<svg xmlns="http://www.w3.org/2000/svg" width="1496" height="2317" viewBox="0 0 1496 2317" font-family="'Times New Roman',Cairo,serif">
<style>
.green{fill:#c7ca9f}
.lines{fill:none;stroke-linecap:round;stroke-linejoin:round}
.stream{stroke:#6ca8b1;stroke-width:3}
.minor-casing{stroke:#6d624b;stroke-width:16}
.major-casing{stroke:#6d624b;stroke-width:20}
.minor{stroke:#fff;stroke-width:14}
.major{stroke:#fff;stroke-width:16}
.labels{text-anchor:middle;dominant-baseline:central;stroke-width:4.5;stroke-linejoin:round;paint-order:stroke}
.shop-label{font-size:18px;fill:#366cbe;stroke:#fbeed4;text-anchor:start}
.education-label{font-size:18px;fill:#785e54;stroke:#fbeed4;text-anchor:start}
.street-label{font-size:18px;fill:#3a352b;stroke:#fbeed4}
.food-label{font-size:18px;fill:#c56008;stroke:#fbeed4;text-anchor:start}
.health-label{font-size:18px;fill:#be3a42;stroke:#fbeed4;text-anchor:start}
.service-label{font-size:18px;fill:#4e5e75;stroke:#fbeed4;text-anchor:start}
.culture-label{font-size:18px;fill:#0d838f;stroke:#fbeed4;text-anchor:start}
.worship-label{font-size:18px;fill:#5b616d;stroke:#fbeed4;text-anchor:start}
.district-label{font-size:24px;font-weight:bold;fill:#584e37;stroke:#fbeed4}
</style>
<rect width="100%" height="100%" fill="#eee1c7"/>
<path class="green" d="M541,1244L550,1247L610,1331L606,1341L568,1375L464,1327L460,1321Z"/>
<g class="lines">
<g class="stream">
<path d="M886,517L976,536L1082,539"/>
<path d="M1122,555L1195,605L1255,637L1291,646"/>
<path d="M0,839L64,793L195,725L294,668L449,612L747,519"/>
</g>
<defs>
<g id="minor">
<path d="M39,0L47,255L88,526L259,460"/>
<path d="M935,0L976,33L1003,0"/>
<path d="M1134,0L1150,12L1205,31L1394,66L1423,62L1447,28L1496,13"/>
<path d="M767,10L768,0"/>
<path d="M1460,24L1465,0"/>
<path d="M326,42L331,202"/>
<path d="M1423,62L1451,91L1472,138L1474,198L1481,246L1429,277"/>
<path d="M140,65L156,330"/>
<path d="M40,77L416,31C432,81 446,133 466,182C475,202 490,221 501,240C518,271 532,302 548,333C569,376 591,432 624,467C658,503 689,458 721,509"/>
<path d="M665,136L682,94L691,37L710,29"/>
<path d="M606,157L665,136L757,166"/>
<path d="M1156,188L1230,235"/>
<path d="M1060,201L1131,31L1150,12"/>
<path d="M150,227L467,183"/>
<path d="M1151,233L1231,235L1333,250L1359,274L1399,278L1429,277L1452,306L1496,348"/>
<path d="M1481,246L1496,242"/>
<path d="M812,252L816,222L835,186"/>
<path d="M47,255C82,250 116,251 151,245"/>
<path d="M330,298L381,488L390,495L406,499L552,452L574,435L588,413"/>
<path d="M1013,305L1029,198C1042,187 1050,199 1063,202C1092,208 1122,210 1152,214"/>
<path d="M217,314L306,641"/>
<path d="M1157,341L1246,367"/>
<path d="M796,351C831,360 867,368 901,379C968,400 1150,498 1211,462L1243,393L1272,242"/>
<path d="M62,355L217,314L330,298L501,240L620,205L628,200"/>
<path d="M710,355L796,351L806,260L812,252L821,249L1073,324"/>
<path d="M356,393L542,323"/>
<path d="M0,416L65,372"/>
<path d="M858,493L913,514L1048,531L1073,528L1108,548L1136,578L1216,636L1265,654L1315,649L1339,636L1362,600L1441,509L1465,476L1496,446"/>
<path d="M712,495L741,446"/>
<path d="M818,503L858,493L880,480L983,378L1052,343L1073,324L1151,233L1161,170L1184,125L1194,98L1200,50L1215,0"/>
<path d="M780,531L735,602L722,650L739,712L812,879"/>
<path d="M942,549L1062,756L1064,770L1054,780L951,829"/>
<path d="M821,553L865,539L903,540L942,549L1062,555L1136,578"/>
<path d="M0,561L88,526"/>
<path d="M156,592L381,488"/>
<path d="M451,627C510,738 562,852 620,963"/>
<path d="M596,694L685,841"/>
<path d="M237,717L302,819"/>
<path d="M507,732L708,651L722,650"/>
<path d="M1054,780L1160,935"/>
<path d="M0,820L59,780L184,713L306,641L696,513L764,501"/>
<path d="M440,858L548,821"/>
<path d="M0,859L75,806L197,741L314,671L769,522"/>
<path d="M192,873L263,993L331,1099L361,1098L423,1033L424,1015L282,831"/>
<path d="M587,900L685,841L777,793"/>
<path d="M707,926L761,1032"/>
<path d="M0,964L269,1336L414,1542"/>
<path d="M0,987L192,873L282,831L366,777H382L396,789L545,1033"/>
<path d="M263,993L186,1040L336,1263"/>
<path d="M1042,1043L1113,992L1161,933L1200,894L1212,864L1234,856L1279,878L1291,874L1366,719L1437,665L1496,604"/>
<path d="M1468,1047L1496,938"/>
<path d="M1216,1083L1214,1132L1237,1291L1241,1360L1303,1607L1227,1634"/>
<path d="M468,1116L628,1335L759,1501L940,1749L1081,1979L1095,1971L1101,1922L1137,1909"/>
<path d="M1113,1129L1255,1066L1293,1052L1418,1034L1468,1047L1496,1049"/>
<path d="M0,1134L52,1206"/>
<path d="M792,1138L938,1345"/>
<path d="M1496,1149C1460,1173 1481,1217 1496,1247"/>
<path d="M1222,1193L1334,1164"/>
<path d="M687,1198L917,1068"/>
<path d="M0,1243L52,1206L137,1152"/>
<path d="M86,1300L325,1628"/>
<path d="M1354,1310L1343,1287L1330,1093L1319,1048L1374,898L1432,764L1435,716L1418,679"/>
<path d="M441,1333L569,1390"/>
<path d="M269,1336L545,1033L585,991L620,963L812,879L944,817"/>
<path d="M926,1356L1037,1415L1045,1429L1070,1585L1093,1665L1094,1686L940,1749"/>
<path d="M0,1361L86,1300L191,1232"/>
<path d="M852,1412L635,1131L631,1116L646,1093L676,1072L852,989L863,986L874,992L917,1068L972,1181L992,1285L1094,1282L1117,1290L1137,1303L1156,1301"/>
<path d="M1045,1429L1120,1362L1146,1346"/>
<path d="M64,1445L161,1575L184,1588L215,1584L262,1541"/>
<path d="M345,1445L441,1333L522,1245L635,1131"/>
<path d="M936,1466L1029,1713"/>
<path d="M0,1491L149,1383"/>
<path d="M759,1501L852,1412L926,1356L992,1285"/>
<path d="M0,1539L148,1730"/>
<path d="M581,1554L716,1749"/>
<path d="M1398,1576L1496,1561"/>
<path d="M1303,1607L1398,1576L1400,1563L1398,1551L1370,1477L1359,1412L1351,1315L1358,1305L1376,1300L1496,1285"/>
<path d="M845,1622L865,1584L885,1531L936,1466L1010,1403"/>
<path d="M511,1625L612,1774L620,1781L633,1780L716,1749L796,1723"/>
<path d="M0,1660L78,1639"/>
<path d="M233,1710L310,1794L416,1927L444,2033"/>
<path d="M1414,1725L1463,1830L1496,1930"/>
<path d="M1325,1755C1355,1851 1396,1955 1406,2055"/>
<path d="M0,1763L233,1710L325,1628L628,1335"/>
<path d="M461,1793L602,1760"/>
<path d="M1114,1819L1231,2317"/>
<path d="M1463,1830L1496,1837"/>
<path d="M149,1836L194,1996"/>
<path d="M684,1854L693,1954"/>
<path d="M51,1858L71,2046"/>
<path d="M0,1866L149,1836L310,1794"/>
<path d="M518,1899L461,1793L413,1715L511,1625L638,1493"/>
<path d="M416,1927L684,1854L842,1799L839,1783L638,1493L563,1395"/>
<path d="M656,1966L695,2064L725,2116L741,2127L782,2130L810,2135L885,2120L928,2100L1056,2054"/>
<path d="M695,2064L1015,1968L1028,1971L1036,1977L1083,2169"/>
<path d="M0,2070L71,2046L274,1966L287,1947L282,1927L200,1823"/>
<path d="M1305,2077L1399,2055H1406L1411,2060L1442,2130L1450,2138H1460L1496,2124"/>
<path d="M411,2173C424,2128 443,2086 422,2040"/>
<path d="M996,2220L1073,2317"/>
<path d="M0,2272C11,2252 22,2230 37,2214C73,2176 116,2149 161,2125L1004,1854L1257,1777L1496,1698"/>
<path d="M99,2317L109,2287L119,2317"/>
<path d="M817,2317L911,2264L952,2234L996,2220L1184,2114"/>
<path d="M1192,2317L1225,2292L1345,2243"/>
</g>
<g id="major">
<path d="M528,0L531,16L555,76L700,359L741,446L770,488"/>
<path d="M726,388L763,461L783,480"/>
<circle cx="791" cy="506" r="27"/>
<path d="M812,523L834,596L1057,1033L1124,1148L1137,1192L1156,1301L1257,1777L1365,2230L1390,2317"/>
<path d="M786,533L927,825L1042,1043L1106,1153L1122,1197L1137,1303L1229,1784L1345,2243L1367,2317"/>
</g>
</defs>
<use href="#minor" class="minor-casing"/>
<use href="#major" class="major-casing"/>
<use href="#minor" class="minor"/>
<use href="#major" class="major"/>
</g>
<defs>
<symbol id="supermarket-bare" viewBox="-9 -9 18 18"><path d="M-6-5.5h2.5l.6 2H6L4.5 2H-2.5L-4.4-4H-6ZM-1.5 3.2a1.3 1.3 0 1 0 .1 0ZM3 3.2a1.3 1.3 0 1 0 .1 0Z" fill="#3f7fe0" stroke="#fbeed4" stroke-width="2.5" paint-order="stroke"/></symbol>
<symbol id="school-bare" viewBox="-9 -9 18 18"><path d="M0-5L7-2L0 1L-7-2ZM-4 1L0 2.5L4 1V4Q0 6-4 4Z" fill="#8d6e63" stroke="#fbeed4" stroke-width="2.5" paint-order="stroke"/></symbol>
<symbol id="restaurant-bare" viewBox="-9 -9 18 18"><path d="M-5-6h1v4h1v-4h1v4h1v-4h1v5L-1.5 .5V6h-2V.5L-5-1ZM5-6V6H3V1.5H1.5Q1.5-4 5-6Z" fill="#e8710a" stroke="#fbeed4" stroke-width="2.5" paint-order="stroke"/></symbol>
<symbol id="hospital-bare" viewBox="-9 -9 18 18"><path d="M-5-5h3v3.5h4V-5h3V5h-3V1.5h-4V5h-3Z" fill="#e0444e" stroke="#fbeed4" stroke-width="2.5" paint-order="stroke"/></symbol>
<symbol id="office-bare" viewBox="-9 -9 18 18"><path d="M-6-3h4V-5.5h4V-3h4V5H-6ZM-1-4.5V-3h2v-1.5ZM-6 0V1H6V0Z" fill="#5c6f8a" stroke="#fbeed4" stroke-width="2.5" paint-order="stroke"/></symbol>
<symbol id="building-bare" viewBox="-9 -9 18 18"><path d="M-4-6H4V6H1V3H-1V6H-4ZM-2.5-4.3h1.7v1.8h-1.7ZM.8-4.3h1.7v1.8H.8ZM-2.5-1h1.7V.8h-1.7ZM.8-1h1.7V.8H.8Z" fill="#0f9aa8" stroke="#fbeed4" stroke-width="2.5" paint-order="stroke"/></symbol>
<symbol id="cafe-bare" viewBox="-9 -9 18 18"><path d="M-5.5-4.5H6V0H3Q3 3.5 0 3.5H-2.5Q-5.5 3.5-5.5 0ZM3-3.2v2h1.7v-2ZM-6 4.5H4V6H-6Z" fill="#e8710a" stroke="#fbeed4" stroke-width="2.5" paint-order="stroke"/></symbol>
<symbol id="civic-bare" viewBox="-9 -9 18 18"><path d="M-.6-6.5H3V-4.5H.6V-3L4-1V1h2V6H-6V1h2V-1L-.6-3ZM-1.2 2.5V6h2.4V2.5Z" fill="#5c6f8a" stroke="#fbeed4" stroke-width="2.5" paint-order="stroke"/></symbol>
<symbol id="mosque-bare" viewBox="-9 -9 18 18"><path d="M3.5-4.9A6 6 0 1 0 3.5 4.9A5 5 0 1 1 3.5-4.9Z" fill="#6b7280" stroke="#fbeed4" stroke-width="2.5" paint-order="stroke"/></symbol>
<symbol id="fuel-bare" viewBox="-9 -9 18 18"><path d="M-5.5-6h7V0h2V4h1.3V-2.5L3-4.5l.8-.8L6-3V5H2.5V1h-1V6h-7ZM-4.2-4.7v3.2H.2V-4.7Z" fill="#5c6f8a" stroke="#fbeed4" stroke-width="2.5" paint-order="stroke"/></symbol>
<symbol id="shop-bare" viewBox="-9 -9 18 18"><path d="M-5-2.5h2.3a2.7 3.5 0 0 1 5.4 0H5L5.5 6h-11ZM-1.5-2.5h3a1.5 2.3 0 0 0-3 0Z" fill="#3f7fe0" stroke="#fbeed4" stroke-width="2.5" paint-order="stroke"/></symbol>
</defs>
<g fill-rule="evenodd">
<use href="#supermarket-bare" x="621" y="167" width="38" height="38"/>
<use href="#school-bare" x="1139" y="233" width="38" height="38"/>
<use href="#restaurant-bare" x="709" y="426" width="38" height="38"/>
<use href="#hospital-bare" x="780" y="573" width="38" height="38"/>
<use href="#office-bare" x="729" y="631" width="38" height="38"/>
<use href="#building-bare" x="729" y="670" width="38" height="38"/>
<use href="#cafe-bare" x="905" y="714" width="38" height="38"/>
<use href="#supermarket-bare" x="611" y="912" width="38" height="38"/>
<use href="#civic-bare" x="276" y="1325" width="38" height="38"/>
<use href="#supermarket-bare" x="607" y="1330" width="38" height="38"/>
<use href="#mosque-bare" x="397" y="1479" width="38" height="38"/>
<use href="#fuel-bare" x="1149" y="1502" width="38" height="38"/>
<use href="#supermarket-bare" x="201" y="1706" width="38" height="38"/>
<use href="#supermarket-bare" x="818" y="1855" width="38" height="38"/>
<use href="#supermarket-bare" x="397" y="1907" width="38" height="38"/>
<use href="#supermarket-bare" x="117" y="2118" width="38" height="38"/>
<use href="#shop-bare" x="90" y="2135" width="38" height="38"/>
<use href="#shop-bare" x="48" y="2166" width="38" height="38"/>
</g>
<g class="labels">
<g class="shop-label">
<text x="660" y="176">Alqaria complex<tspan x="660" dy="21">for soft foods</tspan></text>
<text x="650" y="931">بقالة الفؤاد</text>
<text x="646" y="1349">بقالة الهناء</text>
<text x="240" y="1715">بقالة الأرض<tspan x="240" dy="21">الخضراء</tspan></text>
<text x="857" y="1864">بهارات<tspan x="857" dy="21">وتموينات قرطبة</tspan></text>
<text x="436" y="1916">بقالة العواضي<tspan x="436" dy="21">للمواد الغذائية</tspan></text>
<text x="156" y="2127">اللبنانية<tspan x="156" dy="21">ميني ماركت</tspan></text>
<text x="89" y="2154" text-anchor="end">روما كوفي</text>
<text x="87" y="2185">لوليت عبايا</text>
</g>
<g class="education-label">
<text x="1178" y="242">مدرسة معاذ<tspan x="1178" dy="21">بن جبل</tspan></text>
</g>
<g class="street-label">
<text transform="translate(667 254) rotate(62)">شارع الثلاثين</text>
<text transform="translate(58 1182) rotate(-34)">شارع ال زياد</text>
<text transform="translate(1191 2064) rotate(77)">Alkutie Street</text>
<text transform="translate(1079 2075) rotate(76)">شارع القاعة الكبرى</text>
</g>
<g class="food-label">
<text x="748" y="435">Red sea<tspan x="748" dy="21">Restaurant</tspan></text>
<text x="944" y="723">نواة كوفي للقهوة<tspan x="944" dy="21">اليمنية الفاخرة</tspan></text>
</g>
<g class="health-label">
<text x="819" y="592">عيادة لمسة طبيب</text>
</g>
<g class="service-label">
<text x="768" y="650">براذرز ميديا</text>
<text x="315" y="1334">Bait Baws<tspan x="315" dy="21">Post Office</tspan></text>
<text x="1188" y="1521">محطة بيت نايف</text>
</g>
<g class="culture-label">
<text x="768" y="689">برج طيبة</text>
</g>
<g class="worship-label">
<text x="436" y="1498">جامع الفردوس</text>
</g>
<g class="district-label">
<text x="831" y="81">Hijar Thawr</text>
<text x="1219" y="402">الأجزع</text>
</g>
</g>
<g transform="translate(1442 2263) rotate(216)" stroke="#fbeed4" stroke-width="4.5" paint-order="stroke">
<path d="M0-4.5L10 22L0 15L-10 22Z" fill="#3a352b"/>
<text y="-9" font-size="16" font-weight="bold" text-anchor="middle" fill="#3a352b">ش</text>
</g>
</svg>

------------------------------------

▶ _WHAT THE EXERCISE ASKS_: Take every line in the preceding listing that contains "lines" and copy it.

▶ _ANSWER SECTION_:
.lines{fill:none;stroke-linecap:round;stroke-linejoin:round}
<g class="lines">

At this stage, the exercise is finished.